150612: Note first that both for the major manipulations functions such as summarise as for do, the first argument is not data but .data. Do makes mainly sense with grouped data.frames. The dot can be used to refer to the current group, i.e. the data frame filtered for that group. Also the output of do has to be a data frame (or an arbitrary object).
by_cyl <- group_by(mtcars, cyl)
summarise(.data = by_cyl, Mean = mean(disp))
## Source: local data frame [3 x 2]
##
## cyl Mean
## 1 4 105.1364
## 2 6 183.3143
## 3 8 353.1000
# so summarise knows the column headers
do(.data = by_cyl, data.frame(Mean = mean(.$disp)))
## Source: local data frame [3 x 2]
## Groups: cyl
##
## cyl Mean
## 1 4 105.1364
## 2 6 183.3143
## 3 8 353.1000
# dot is used for the data frmae defined by the group, you have to output a
# data frame to which it interestingly adds the group column
# the following is cool then, a list as a column of a data frame
models <- by_cyl %>% do(mod = lm(mpg ~ disp, data = .))
models
## Source: local data frame [3 x 2]
## Groups: <by row>
##
## cyl mod
## 1 4 <S3:lm>
## 2 6 <S3:lm>
## 3 8 <S3:lm>
summarise(models, rsq = summary(mod)$r.squared)

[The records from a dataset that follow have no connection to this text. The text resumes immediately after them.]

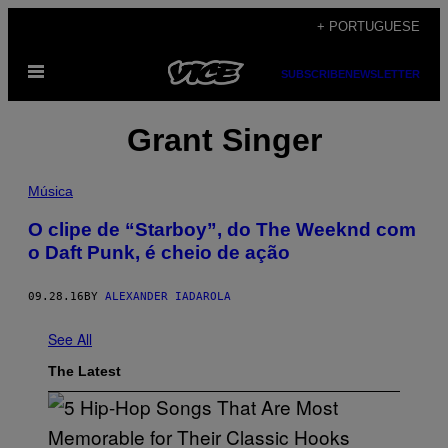
Skip
+ PORTUGUESE
to
Open
content
SUBSCRIBE
NEWSLETTER
Menu
Grant Singer
Música
O clipe de “Starboy”, do The Weeknd com
o Daft Punk, é cheio de ação
09.28.16
BY
ALEXANDER IADAROLA
See All
The Latest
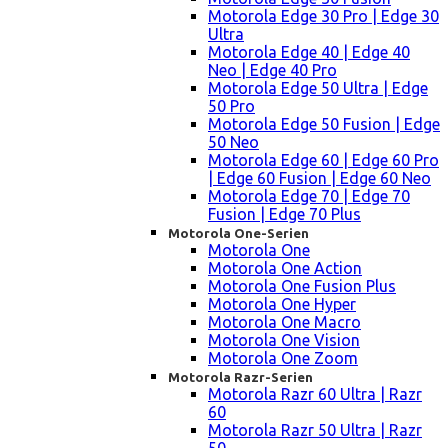
Motorola Edge 30 Pro | Edge 30
Ultra
Motorola Edge 40 | Edge 40
Neo | Edge 40 Pro
Motorola Edge 50 Ultra | Edge
50 Pro
Motorola Edge 50 Fusion | Edge
50 Neo
Motorola Edge 60 | Edge 60 Pro
| Edge 60 Fusion | Edge 60 Neo
Motorola Edge 70 | Edge 70
Fusion | Edge 70 Plus
Motorola One-Serien
Motorola One
Motorola One Action
Motorola One Fusion Plus
Motorola One Hyper
Motorola One Macro
Motorola One Vision
Motorola One Zoom
Motorola Razr-Serien
Motorola Razr 60 Ultra | Razr
60
Motorola Razr 50 Ultra | Razr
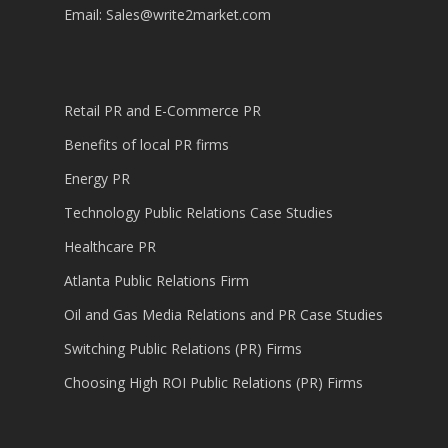
Email:
Sales@write2market.com
Retail PR and E-Commerce PR
Benefits of local PR firms
Energy PR
Technology Public Relations Case Studies
Healthcare PR
Atlanta Public Relations Firm
Oil and Gas Media Relations and PR Case Studies
Switching Public Relations (PR) Firms
Choosing High ROI Public Relations (PR) Firms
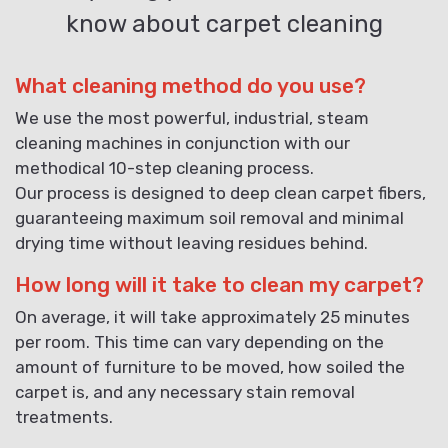
know about carpet cleaning
What cleaning method do you use?
We use the most powerful, industrial, steam
cleaning machines in conjunction with our
methodical 10-step cleaning process.
Our process is designed to deep clean carpet fibers,
guaranteeing maximum soil removal and minimal
drying time without leaving residues behind.
How long will it take to clean my carpet?
On average, it will take approximately 25 minutes
per room. This time can vary depending on the
amount of furniture to be moved, how soiled the
carpet is, and any necessary stain removal
treatments.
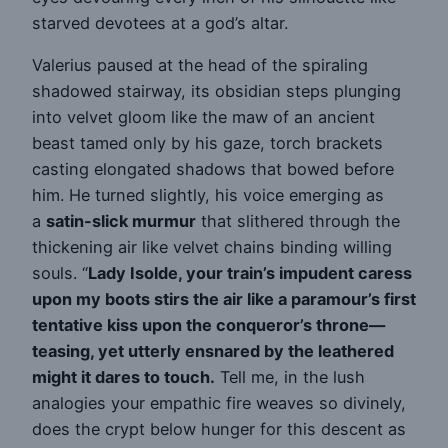
starved devotees at a god’s altar.
Valerius paused at the head of the spiraling
shadowed stairway, its obsidian steps plunging
into velvet gloom like the maw of an ancient
beast tamed only by his gaze, torch brackets
casting elongated shadows that bowed before
him. He turned slightly, his voice emerging as
a
satin-slick murmur
that slithered through the
thickening air like velvet chains binding willing
souls. “
Lady Isolde, your train’s impudent caress
upon my boots stirs the air like a paramour’s first
tentative kiss upon the conqueror’s throne—
teasing, yet utterly ensnared by the leathered
might it dares to touch.
Tell me, in the lush
analogies your empathic fire weaves so divinely,
does the crypt below hunger for this descent as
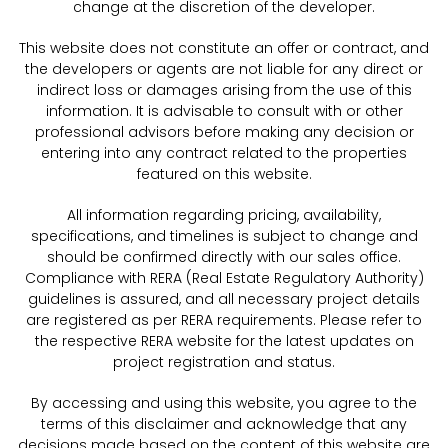
change at the discretion of the developer.
This website does not constitute an offer or contract, and
the developers or agents are not liable for any direct or
indirect loss or damages arising from the use of this
information. It is advisable to consult with or other
professional advisors before making any decision or
entering into any contract related to the properties
featured on this website.
All information regarding pricing, availability,
specifications, and timelines is subject to change and
should be confirmed directly with our sales office.
Compliance with RERA (Real Estate Regulatory Authority)
guidelines is assured, and all necessary project details
are registered as per RERA requirements. Please refer to
the respective RERA website for the latest updates on
project registration and status.
By accessing and using this website, you agree to the
terms of this disclaimer and acknowledge that any
decisions made based on the content of this website are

## Source: local data frame [3 x 1]
##
## rsq
## 1 0.64840514
## 2 0.01062604
## 3 0.27015777
models %>% do(data.frame(var = names(coef(.$mod)),coef(summary(.$mod))))
## Source: local data frame [6 x 5]
## Groups: <by row>
##
## var Estimate Std..Error t.value Pr...t..
## 1 (Intercept) 40.871955322 3.589605400 11.3861973 1.202715e-06
## 2 disp -0.135141815 0.033171608 -4.0740206 2.782827e-03
## 3 (Intercept) 19.081987419 2.913992892 6.5483988 1.243968e-03
## 4 disp 0.003605119 0.015557115 0.2317344 8.259297e-01
## 5 (Intercept) 22.032798914 3.345241115 6.5863112 2.588765e-05
## 6 disp -0.019634095 0.009315926 -2.1075838 5.677488e-02
There is more good stuff to learn in the do() examples.